Roundup: Goldman Sachs, Hatch Detroit, Aging 2.0, U-M & More

Here’s a look at innovation news from around Michigan:

—The Goldman Sachs 10,000 Small Businesses Initiative, a $20 million effort announced in 2013 that provides loans, business education, and grants to Detroit-area entrepreneurs, celebrated the graduation of 60 small-business owners at a reception at Wayne State University earlier this month.

The graduates participated in more than 100 hours of classes over 11 sessions, with curriculum provided by a consortium of higher education institutions, including Macomb Community College, Oakland Community College, and Wayne State. Participants also studied a business and management curriculum designed by Babson College. The classes covered accounting, human resources, negotiation, marketing, and other topics. The program also included one-on-one business advising and accounting workshops. Capital partners to the program, which are potential investors in the participants’ ventures, are Invest Detroit and the Detroit Development Fund.

According to Goldman Sachs, six months after graduating from the program, 73.5 percent of participants saw increased revenues, and 51.9 percent of participants added net new jobs. The 10,000 Small Businesses Initiative is now accepting applications for its fall session; click here to apply.

Comerica Hatch Detroit, the annual competition that offers $50,000 in seed funding to the winning retail business idea, has announced this year’s semi-finalists. Among them are a restaurant devoted to meatballs, a Caribbean food truck that wants to establish a brick and mortar location, an artisanal ice cream venture, and a cycling studio. A key part of the competition is online public voting, which starts today and runs through Aug. 28, when the winner will be announced during a live pitch event at the Madison Building in downtown Detroit. To cast your vote, click here.

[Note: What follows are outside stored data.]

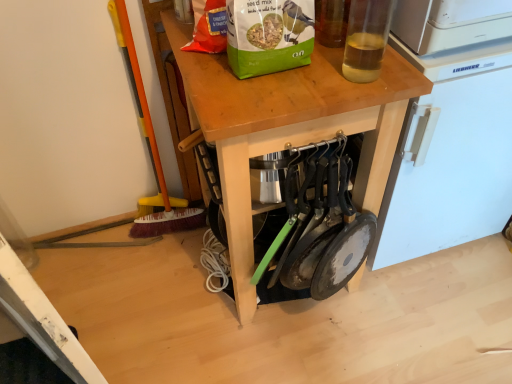
The height and width of the screenshot is (384, 512). I want to click on vacant area that is in front of white plastic refrigerator at upper right, so click(x=425, y=322).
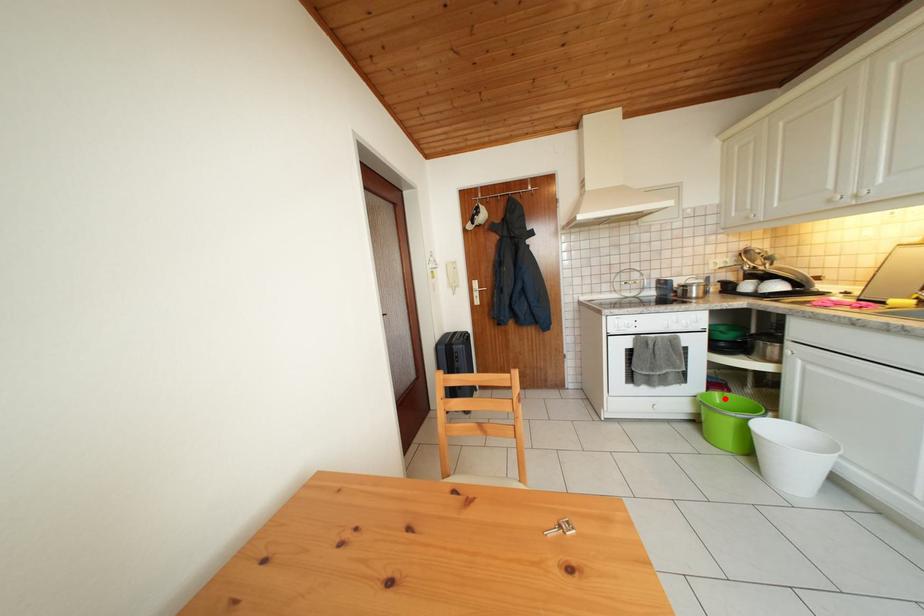
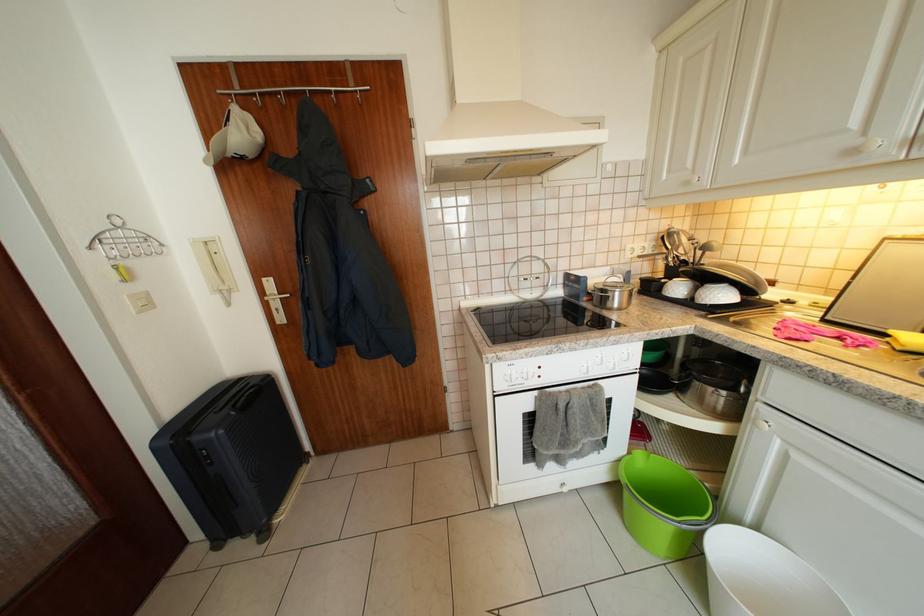
In the second image, find the point that corresponds to the highlighted location in the first image.

(648, 459)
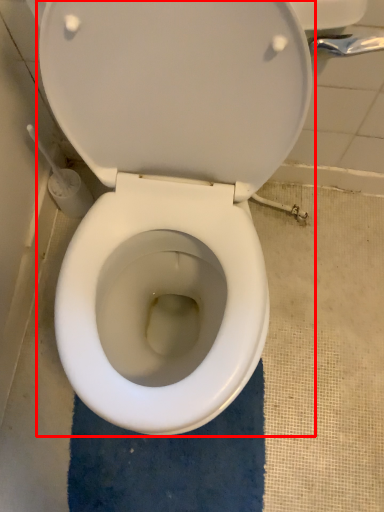
Question: Observing the image, what is the correct spatial positioning of toilet (annotated by the red box) in reference to bath mat?

Choices:
 (A) left
 (B) right

Answer: (B)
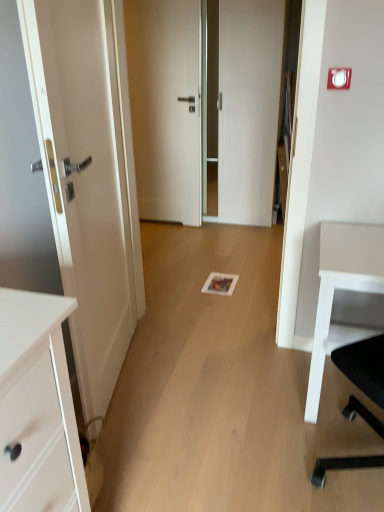
Describe the element at coordinates (165, 106) in the screenshot. I see `white matte door at center, the third door when ordered from front to back` at that location.

What is the approximate height of white matte door at center, the third door when ordered from front to back?

The height of white matte door at center, the third door when ordered from front to back, is 1.85 meters.

What is the approximate height of white matte desk at right?

29.46 inches.

At what (x,y) coordinates should I click in order to perform the action: click on white glossy door at left, positioned as the 1th door in front-to-back order. Please return your answer as a coordinate pair (x, y). Looking at the image, I should click on (88, 179).

What do you see at coordinates (88, 179) in the screenshot? I see `white glossy door at left, the 3th door from the back` at bounding box center [88, 179].

I want to click on white glossy door at center, placed as the 2th door when sorted from front to back, so click(248, 108).

Relative to white matte door at center, the third door when ordered from front to back, is white glossy door at left, the 3th door from the back, in front or behind?

Visually, white glossy door at left, the 3th door from the back, is located in front of white matte door at center, the third door when ordered from front to back.

Which is correct: white glossy door at left, positioned as the 1th door in front-to-back order, is inside white matte door at center, the first door in the back-to-front sequence, or outside of it?

white glossy door at left, positioned as the 1th door in front-to-back order, is not inside white matte door at center, the first door in the back-to-front sequence, it's outside.

Is white glossy door at left, positioned as the 1th door in front-to-back order, facing away from white matte door at center, the first door in the back-to-front sequence?

white glossy door at left, positioned as the 1th door in front-to-back order, is not turned away from white matte door at center, the first door in the back-to-front sequence.

Between white glossy door at left, positioned as the 1th door in front-to-back order, and white matte door at center, the first door in the back-to-front sequence, which one has smaller size?

white matte door at center, the first door in the back-to-front sequence, is smaller.

In terms of height, does white matte desk at right look taller or shorter compared to white glossy door at left, the 3th door from the back?

Considering their sizes, white matte desk at right has less height than white glossy door at left, the 3th door from the back.

Can you confirm if white matte desk at right is smaller than white glossy door at left, the 3th door from the back?

Indeed, white matte desk at right has a smaller size compared to white glossy door at left, the 3th door from the back.

Is white matte desk at right facing away from white glossy door at left, the 3th door from the back?

No, white glossy door at left, the 3th door from the back, is not at the back of white matte desk at right.

From the picture: Based on their positions, is white matte door at center, the first door in the back-to-front sequence, located to the left or right of white matte desk at right?

white matte door at center, the first door in the back-to-front sequence, is to the left of white matte desk at right.

Is white matte door at center, the first door in the back-to-front sequence, shorter than white matte desk at right?

No, white matte door at center, the first door in the back-to-front sequence, is not shorter than white matte desk at right.

Can you tell me how much white matte door at center, the first door in the back-to-front sequence, and white matte desk at right differ in facing direction?

The facing directions of white matte door at center, the first door in the back-to-front sequence, and white matte desk at right are 0.483 degrees apart.

From the picture: From a real-world perspective, does white glossy door at left, the 3th door from the back, sit lower than white glossy door at center, marked as the second door in a back-to-front arrangement?

Yes, from a real-world perspective, white glossy door at left, the 3th door from the back, is under white glossy door at center, marked as the second door in a back-to-front arrangement.

Which of these two, white glossy door at left, positioned as the 1th door in front-to-back order, or white glossy door at center, marked as the second door in a back-to-front arrangement, is thinner?

Thinner between the two is white glossy door at left, positioned as the 1th door in front-to-back order.

Does white glossy door at left, the 3th door from the back, have a lesser height compared to white glossy door at center, placed as the 2th door when sorted from front to back?

Yes, white glossy door at left, the 3th door from the back, is shorter than white glossy door at center, placed as the 2th door when sorted from front to back.

Is white glossy door at left, the 3th door from the back, placed right next to white glossy door at center, marked as the second door in a back-to-front arrangement?

There is a gap between white glossy door at left, the 3th door from the back, and white glossy door at center, marked as the second door in a back-to-front arrangement.

Based on their positions, is white glossy door at left, positioned as the 1th door in front-to-back order, located to the left or right of white matte desk at right?

In the image, white glossy door at left, positioned as the 1th door in front-to-back order, appears on the left side of white matte desk at right.

Locate an element on the screen. The image size is (384, 512). desk behind the white glossy door at left, the 3th door from the back is located at coordinates (342, 286).

Based on their sizes in the image, would you say white glossy door at left, the 3th door from the back, is bigger or smaller than white matte desk at right?

In the image, white glossy door at left, the 3th door from the back, appears to be larger than white matte desk at right.

From the image's perspective, is white glossy door at left, positioned as the 1th door in front-to-back order, below white matte desk at right?

No, from the image's perspective, white glossy door at left, positioned as the 1th door in front-to-back order, is not below white matte desk at right.

Which of these two, white glossy door at center, marked as the second door in a back-to-front arrangement, or white matte door at center, the first door in the back-to-front sequence, stands taller?

white glossy door at center, marked as the second door in a back-to-front arrangement.

Is white glossy door at center, placed as the 2th door when sorted from front to back, outside of white matte door at center, the first door in the back-to-front sequence?

Yes, white glossy door at center, placed as the 2th door when sorted from front to back, is outside of white matte door at center, the first door in the back-to-front sequence.

Where is `the 1st door to the left of the white glossy door at center, marked as the second door in a back-to-front arrangement, starting your count from the anchor`? Image resolution: width=384 pixels, height=512 pixels. the 1st door to the left of the white glossy door at center, marked as the second door in a back-to-front arrangement, starting your count from the anchor is located at coordinates (165, 106).

Is white glossy door at center, placed as the 2th door when sorted from front to back, positioned with its back to white matte door at center, the third door when ordered from front to back?

No, white glossy door at center, placed as the 2th door when sorted from front to back, is not facing the opposite direction of white matte door at center, the third door when ordered from front to back.

From the image's perspective, which one is positioned lower, white matte desk at right or white matte door at center, the third door when ordered from front to back?

white matte desk at right.

How far apart are white matte desk at right and white matte door at center, the third door when ordered from front to back?

The distance of white matte desk at right from white matte door at center, the third door when ordered from front to back, is 7.25 feet.

From a real-world perspective, between white matte desk at right and white matte door at center, the third door when ordered from front to back, who is vertically higher?

In real-world perspective, white matte door at center, the third door when ordered from front to back, is above.

Does white matte desk at right have a larger size compared to white matte door at center, the third door when ordered from front to back?

Correct, white matte desk at right is larger in size than white matte door at center, the third door when ordered from front to back.

Where is `door below the white matte door at center, the first door in the back-to-front sequence (from the image's perspective)`? This screenshot has height=512, width=384. door below the white matte door at center, the first door in the back-to-front sequence (from the image's perspective) is located at coordinates (88, 179).

Where is `door located in front of the white matte desk at right`? This screenshot has height=512, width=384. door located in front of the white matte desk at right is located at coordinates (88, 179).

—Grand Rapids is one of 30 cities bringing entrepreneurs together for a 30-day period (Sept. 8-Oct. 8) to share their business ideas for meeting the needs and interests of the United States’ aging population. Called #30in30in30, the global business competition is looking for six local startups to pitch their ideas at Aging 2.0 Pitch Night on Sept. 10 at Start Garden in downtown Grand Rapids. Five judges will determine the winner, who will take home $2,500 in prize money and get the chance to advance to the semi-finals. To apply to participate in the pitch competition, click here.

—The University of Michigan is part of a new international effort to build better cities of the future, funded by a $12 million award from the National Science Foundation. The University of Minnesota-led project focuses on ways to reimagine the energy grids, road networks, green spaces, and food and water systems that form the urban infrastructure.

U-M’s portion of the project is roughly $750,000 over four years and involves green infrastructure, urban farming—including a Detroit aquaculture project to raise freshwater shrimp—and the investigation of anaerobic membrane bioreactor technology, which recovers energy in the form of methane gas from household wastewater, food waste, garden waste, and urban food-production waste.

LLamasoft, the Ann Arbor-based supply chain software startup, this week announced the appointment of Bob McFarland as senior vice president of global sales. McFarland will lead business development efforts for the LLamasoft team worldwide. Before joining LLamasoft, McFarland served as senior vice president of retail sales at Epicor.